Outro aspecto que é importante deixar a população atenta é quanto ao descarte correto de medicamentos e armazenamento. “Guardar os medicamentos sempre em local fresco e arejado, com circulação de ar e sem abafamento. Evite locais quentes como a cozinha e úmidos como o banheiro. Mantenha o local de armazenamento sempre limpo. Não coloque medicamentos sobre a geladeira, onde a temperatura é alta ou perto do fogão também”, orienta o profissional. Atualmente existem farmácias que têm locais para a coleta de medicamentos, para a logística de descarte e incineração dos remédios conforme destaca Daniel Jesus.
O CRF-GO em parceria com Centro Universitário Estácio realiza hoje das 7h às 9h e das 18h às 20h no Parque Vaca Brava a ação social para o Dia Nacional do Uso Racional de Medicamentos. O evento vai contar com prestação de serviços farmacêuticos com orientações sobre o uso correto de medicamentos; orientações farmacêuticas sobre o descarte correto de medicamentos e coleta de medicamentos para descarte.
Centro de Informações Toxicológica
O Centro de Informação Toxicológica (CIT) da Secretaria da Saúde de Goiás (SES-GO) é voltado para informar a população goiana e profissionais da saúde sobre as condutas e procedimentos a serem adotados para os diversos tipos de intoxicações. O serviço funciona 24 horas por dia, durante toda a semana. Os atendimentos são feitos de forma gratuita por meio do telefone 0800-646-4350.

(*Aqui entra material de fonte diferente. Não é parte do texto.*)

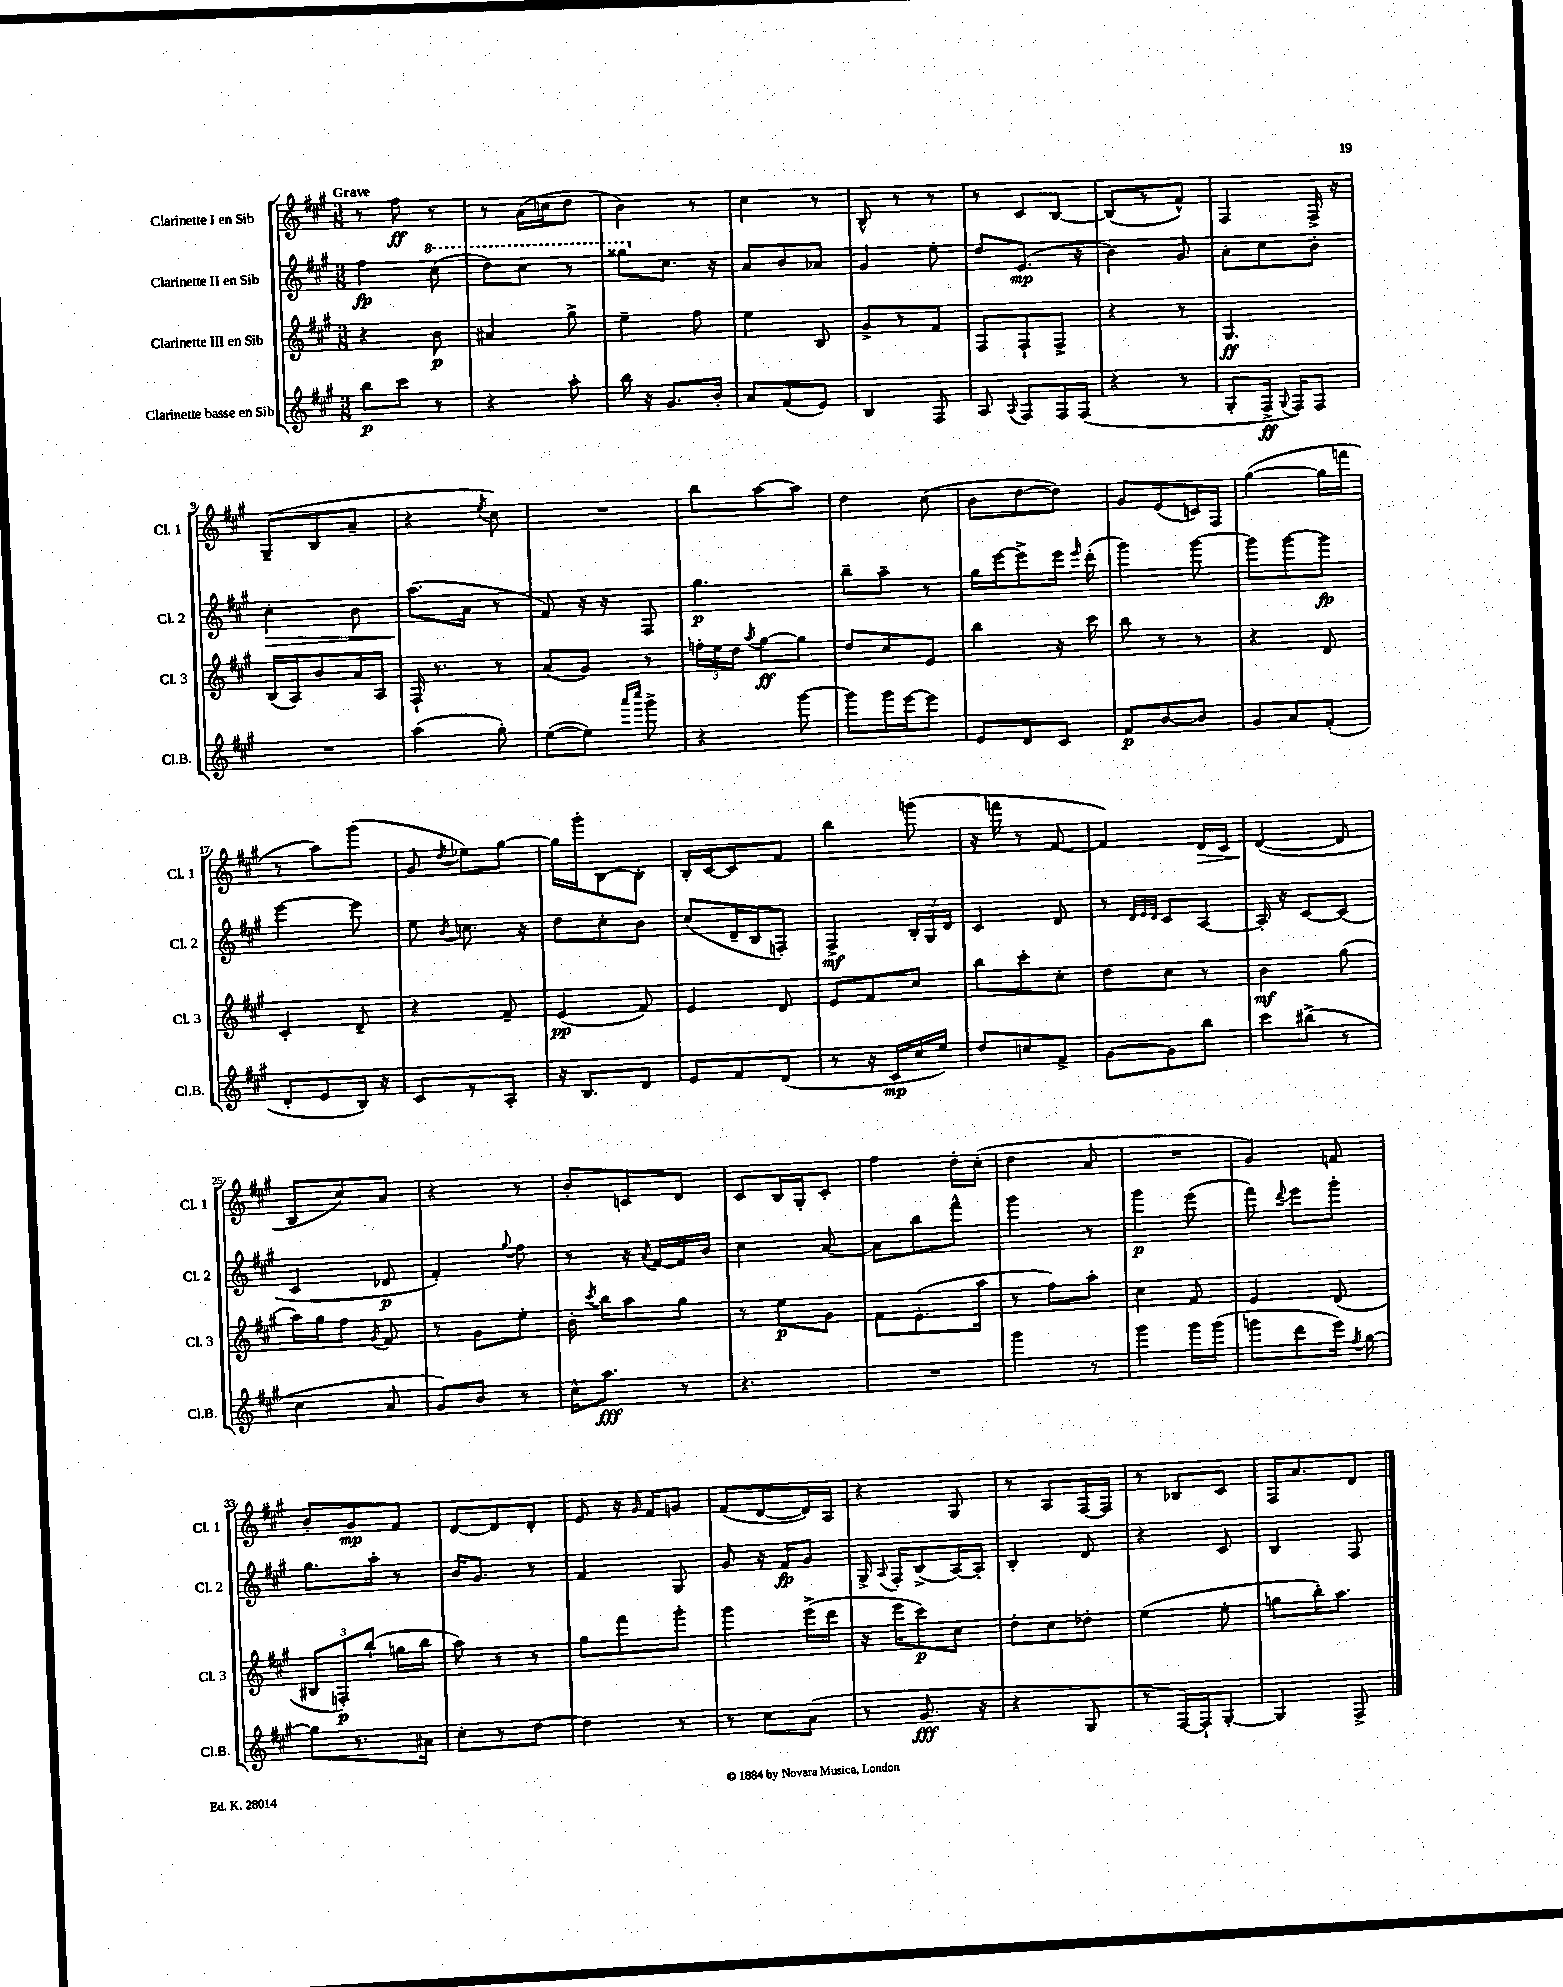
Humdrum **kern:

**kern	**kern	**kern	**kern
*staff4	*staff3	*staff2	*staff1
*clefG2	*clefG2	*clefG2	*clefG2
*k[f#c#g#]	*k[f#c#g#]	*k[f#c#g#]	*k[f#c#g#]
*M3/8	*M3/8	*M3/8	*M3/8
8bb	4r	4ff#	8r
8ccc#	.	.	8ff#
8r	8b	(8ccc#	8r
=	=	=	=
4r	4a#	8ddd)	8r
.	.	8ccc#	(16a
.	.	.	16cc
8aa'	8gg#^	8r	8dd
=	=	=	=
16bb	4ee~	8ggg##	4b)
16r	.	.	.
8.g#	.	8.cc#	.
.	8ff#	.	8r
16b'	.	16r	.
=	=	=	=
8a	4ee	8a	4cc#
(8f#	.	8b	.
8e)	8B	8a-	8r
=	=	=	=
4B	8g#^	4g#	8B^^
.	8r	.	8r
8F#	8f#	8ee'	8r
=	=	=	=
8A	8F#	8dd	8r
8qqA	.	.	.
8F#	8F#`	(8.e	8c#
16F#	8F#^	.	[8B
(16F#	.	16r	.
=	=	=	=
4r	4r	4b)	(8B]
.	.	.	8r
8r	8r	8g#	8f#^^)
=	=	=	=
8G#'	4.G#	8a'	4F#
16F#^	.	8cc#	.
8qqG#	.	.	.
16F#)	.	.	.
8F#	.	8b'	16F#^
.	.	.	16r
=	=	=	=
4.r	(16B	4cc#'	(8G#~
.	16A)	.	.
.	8b	.	8B
.	16a	8b	8a~
.	16A	.	.
=	=	=	=
(4aa	16F#`	(8.aa	4r
.	8.r	.	.
.	.	16a	.
.	.	.	8qee
8gg#')	8r	8r	8cc#)
=	=	=	=
([8ee	(8a	8f#)	4.r
8ee])	8g#)	16r	.
.	.	16r	.
16qqaaa	.	.	.
16qqcccc#	.	.	.
8ggg#^	8r	8F#	.
=	=	=	=
4r	24ff'	4.gg#	8bb
.	24ee	.	.
.	24dd	.	.
.	8qaa	.	.
.	[8gg#	.	[8aa
[8ggg#	8gg#]	.	8aa]
=	=	=	=
8ggg#]	8dd	8bb~	4dd
16ggg#	8cc#	8aa~	.
[16eee	.	.	.
8eee]	8e	8r	(8cc#
=	=	=	=
8e	4bb	16gg#	8b
.	.	[16eee	.
8d	.	8eee^]	[8dd
8c#	16r	16eee	8dd])
.	.	16qqeee	.
.	16ccc#	(16ddd'	.
=	=	=	=
8f#	8bb	4ggg#)	8g#
[8b	8r	.	(8e
8b]	8r	[8ggg#	16c)
.	.	.	16F#
=	=	=	=
8g#	4r	8ggg#]	([4gg#
8a	.	[8ggg#	.
(8f#'	8d	8ggg#]	16gg#]
.	.	.	16fff
=	=	=	=
8d'	4c#'	[4eee	8r
8e	.	.	8aa)
16B)	8d~	8eee]	(8ggg#
16r	.	.	.
=	=	=	=
8c#	4r	8ee	8g#
.	.	8qb	8qdd
8r	.	8.cc	8ee-)
8A'	8f#~	.	[8gg#
.	.	16r	.
=	=	=	=
16r	(4e	8dd	16gg#]
8.B	.	.	16ggg#'
.	.	8cc#'	[8B
8d	8f#)	8b	8B']
=	=	=	=
8e	4e	(8cc#	16B'
.	.	.	[16c#
8f#	.	16d~	8c#]
.	.	16B	.
(8d	8d	8F')	8f#
=	=	=	=
8r	8e	4F#^	4bb
16r	8f#	.	.
16c#	.	.	.
16cc#	8cc#	24B'	(8ggg
.	.	24G#	.
16ee)	.	.	.
.	.	24d	.
=	=	=	=
8dd	8bb	4c#	16r
.	.	.	16fff
8cc	8ccc#'	.	8r
8f#^	8cc#'	8d	[8f#
=	=	=	=
[8g#	8dd	8r	4f#])
.	.	32qqd	.
.	.	32qqe	.
.	.	32qqd	.
8g#]	8cc#	8c#	.
8bb	8r	[8A	16d
.	.	.	16c#
=	=	=	=
8ccc#	4b	16A']	([4d
.	.	16r	.
(8bb#^	.	[8c#	.
8r	(8gg#	(8c#]	8d]
=	=	=	=
4cc#	16aa)	4c#	8B
.	16gg#	.	.
.	8ff#	.	8cc#)
.	8qg#	.	.
8a	8f#	8d-	8a
=	=	=	=
8g#)	8r	4f#')	4r
8b	8g#	.	.
.	.	8qqgg#	.
8r	8ee'	8ff#	8r
=	=	=	=
16cc#^^	16b'	8r	8b'
.	8qccc#	.	.
8.aa	16bb	.	.
.	8aa	16r	8c
.	.	8qa	.
.	.	[16f#	.
8r	8gg#	16f#]	8d
.	.	16b	.
=	=	=	=
4.r	8r	4cc#	8c#
.	8ee	.	16B
.	.	.	16G#'
.	8g#	[8a	8c#'
=	=	=	=
4.r	8f#	8a]	4ff#
.	(8.e'	8bb	.
.	.	8fff#^^	16dd'
.	16aa	.	(16cc#'
=	=	=	=
4ggg#	8r	4ggg#	4dd
.	8ff#)	.	.
8r	8aa'	8r	8a
=	=	=	=
4ggg#	4cc#	4ggg#	4.r
16ggg#	8f#	(8eee	.
(16ggg#	.	.	.
=	=	=	=
8ggg	4e	8fff#)	4g#)
.	.	8qqddd	.
8ddd	.	8eee	.
16eee)	(8d	8ggg#'	8f
8qff#	.	.	.
[16gg#	.	.	.
=	=	=	=
8gg#]	12B#	8.gg#	8b'
.	12F')	.	.
8.r	.	.	8g#
.	(12bb`	.	.
.	.	16aa'	.
.	16gg	8r	8f#
16a#	16bb	.	.
=	=	=	=
8cc#'	8aa)	16b	[8d
.	.	8.g#	.
8r	8r	.	8d]
[8dd	8r	8r	8d'
=	=	=	=
4dd]	8gg#	4f#	8e
.	8fff#	.	16r
.	.	.	16qqg#
.	.	.	16f#
8r	8ggg#'	8G#	8g
=	=	=	=
8r	4ggg#	8g#	(8f#
8cc#	.	16r	[8d
.	.	16f#	.
(8a	(16eee^	8g#	16d])
.	16ddd	.	16A
=	=	=	=
8r	16r	16G#^	4r
.	.	8qqA	.
.	16eee	16F#'	.
8.g#	8ccc#)	(8B^	.
.	8cc#	[16A)	8G#
16r	.	16A']	.
=	=	=	=
4r	8dd'	4B'	8r
.	8cc#	.	8A
8G#	8dd-'	8d	[16F#
.	.	.	16F#]
=	=	=	=
8r	(4ee	4r	8r
[16F#)	.	.	8B-
16F#`]	.	.	.
[8G#'	8ee'	8c#	8c#
=	=	=	=
4G#]	8gg	4B	16F#
.	.	.	8.a
.	16bb')	.	.
.	8.aa	.	.
8F#^	.	8F#	8d
==	==	==	==
*-	*-	*-	*-
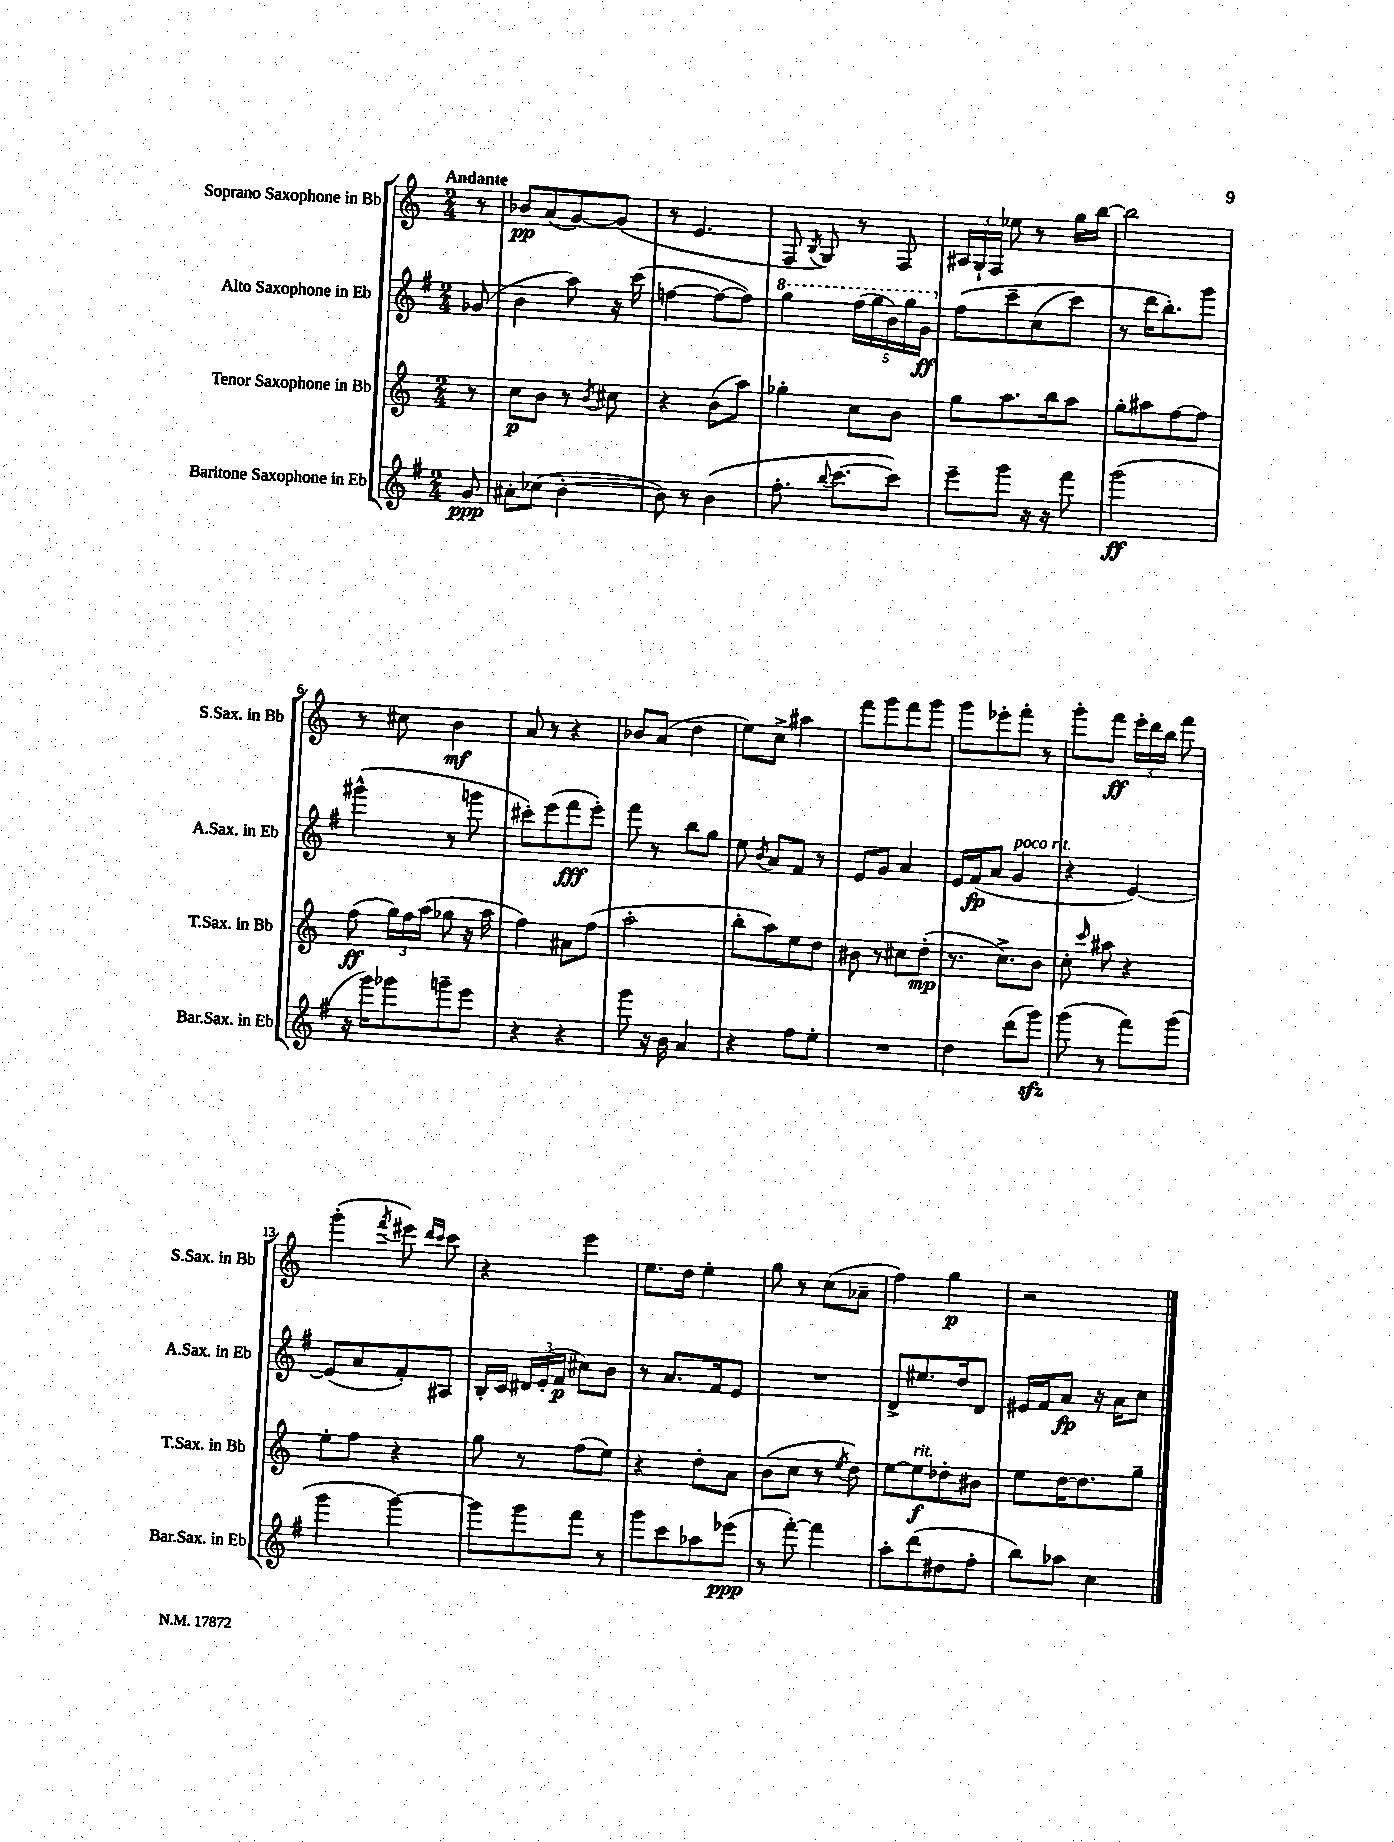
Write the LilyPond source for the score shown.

<<
\new StaffGroup <<
\new Staff = "s0" \with { instrumentName = "Soprano Saxophone in Bb" shortInstrumentName = "S.Sax. in Bb" } {
    \clef treble \key c \major \numericTimeSignature \time 2/4 \partial 8 \tempo "Andante"
    \autoBeamOff r8 |
    bes'8[\pp a'8( g'8~) g'8]( |
    r8 e'4. |
    f8 \acciaccatura { b8 } g8) r8 f8 |
    \tuplet 3/2 { ais16[ g16-! f16] } ees''8 r8 g''16[ b''16]~ |
    b''2 |
    r8 cis''8 b'4\mf |
    a'8 r8 r4 |
    bes'8[ a'8]( d''4 |
    e''8[) c''8]-> ais''4 |
    f'''8[ g'''8 f'''8 g'''8] |
    g'''8[ ees'''8-. f'''8]-. r8 |
    g'''8[-. f'''8]\ff \tuplet 3/2 { e'''16[-. d'''16 b''16] } f'''8 |
    g'''4-.( \acciaccatura { f'''8 } eis'''8) \grace { d'''16[ c'''16] } c'''8 |
    r4 e'''4 |
    e''8.[ d''16] e''4-. |
    g''8 r8 c''8[( aes'8]-- |
    f''4) g''4\p |
    r2 \bar "|." |
}
\new Staff = "s1" \with { instrumentName = "Alto Saxophone in Eb" shortInstrumentName = "A.Sax. in Eb" } {
    \clef treble \key g \major \numericTimeSignature \time 2/4 \partial 8
    \autoBeamOff ges'8( |
    b'4 a''8) r16 c'''16( |
    f''4~ f''8[~ f''8]) |
    \ottava #1 g'''4 \tuplet 5/4 { fis'''16[( g'''16 b''16) g'''16 g''16]\ff \ottava #0 } |
    fis''8[\( c'''8-- c''8( c'''8]) |
    r8 d'''16[ b''8.-.\) g'''8] |
    gis'''4-^( r8 g'''8 |
    cis'''8[-.) e'''8( fis'''8\fff e'''8]-.) |
    fis'''8 r8 b''8[ g''8] |
    e''8 \acciaccatura { b'8 } a'8[ fis'8] r8 |
    e'8[ g'8] a'4 |
    e'16[ fis'16\fp( a'8] g'4^\markup { \italic "poco rit." } |
    r4 e'4~) |
    e'8[( a'8 fis'8-.) ais8] |
    b16[-. c'16] \tuplet 3/2 { dis'16[ e'16-.( fis'16]\p } cis''8[) b'8] |
    r8 a'8.[ fis'16 e'8] |
    R2 |
    d'8[-> eis''8. d''16 d'8] |
    eis'16[ fis'16 a'8]\fp r16 a'16[ c''8] \bar "|." |
}
\new Staff = "s2" \with { instrumentName = "Tenor Saxophone in Bb" shortInstrumentName = "T.Sax. in Bb" } {
    \clef treble \key c \major \numericTimeSignature \time 2/4 \partial 8
    \autoBeamOff r8 |
    c''8[\p b'8] r8 \acciaccatura { b'8 } cis''8 |
    r4 b'8[( a''8]) |
    ges''4-. c''8[ b'8] |
    g''8[ a''8. b''16 a''8] |
    g''8[-. ais''8 f''8~ f''8] |
    f''8\ff( \tuplet 3/2 { g''16[) f''16 a''16]( } ges''8 r16 a''16 |
    f''4) ais'8[ f''8]( |
    a''2-. |
    b''8[-. a''8) e''8 d''8] |
    bis'8 r8 cis''8[ d''8]-.\mp( |
    r8. c''8.[->) b'8] |
    c''8-. \grace { c'''16 } ais''8 r4 |
    e''8[-. f''8] r4 |
    g''8 r8 f''8[( e''8]) |
    r4 d''8[-. a'8] |
    b'8[( c''8] r8 \acciaccatura { e''8 } d''8) |
    e''8[~ e''8\f^\markup { \italic "rit." } des''8-. bis'8] |
    e''8[ d''16~ d''8. g''8]-- \bar "|." |
}
\new Staff = "s3" \with { instrumentName = "Baritone Saxophone in Eb" shortInstrumentName = "Bar.Sax. in Eb" } {
    \clef treble \key g \major \numericTimeSignature \time 2/4 \partial 8
    \autoBeamOff g'8\ppp |
    ais'8[-. ces''8]( b'4~-. |
    b'8) r8 b'4( |
    fis''8.-. \appoggiatura { b''8 } c'''8.[~ c'''8]) |
    e'''8[-- g'''8] r16 r16 fis'''8 |
    g'''2\ff( |
    r16 g'''16[) ges'''8 g'''8-- e'''8] |
    r4 r4 |
    g'''8 r16 b'16 a'4 |
    r4 fis''8[ e''8]-. |
    R2 |
    d''4 d'''8[( g'''8]\sfz) |
    g'''8( r8 fis'''8[) g'''8]( |
    g'''4 g'''4~) |
    g'''8[ g'''8 fis'''8] r8 |
    g'''8[ c'''8 aes''8 ees'''8]\ppp( |
    r8 fis'''8~-.) fis'''4 |
    a''8[-. d'''8( dis''8 fis''8]-. |
    b''8[) aes''8] c''4 \bar "|." |
}
>>
>>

A unidade, criada em 1986, também tem a função de captar informação epidemiológica confiável; gerar estudos epidemiológicos para fomentar políticas públicas; confirmar uma intoxicação, aplicando os princípios básicos e protocolos de tratamento; realizar busca ativa e investigação de casos de intoxicação humana e animal em Goiás; divulgar alertas epidemiológicos; elaborar trabalhos científicos e formar, orientar e capacitar profissionais de saúde na área de toxicologia clínica.
De acordo com dados divulgados pela SES-GO em 2020, houve 42 casos de intoxicação exógena por medicamentos (automedicação). Em 2021, foram 53 casos. Em 2022, foram seis casos, até 4 de maio, com dados sujeitos a alteração.
O centro atende os mais diversos casos de intoxicações como de : agrotóxicos; alimentos; animais peçonhentos venenosos e não venenosos; cosméticos e higiene pessoal; drogas de abuso; inseticidas; metais; plantas e fungos entre outros.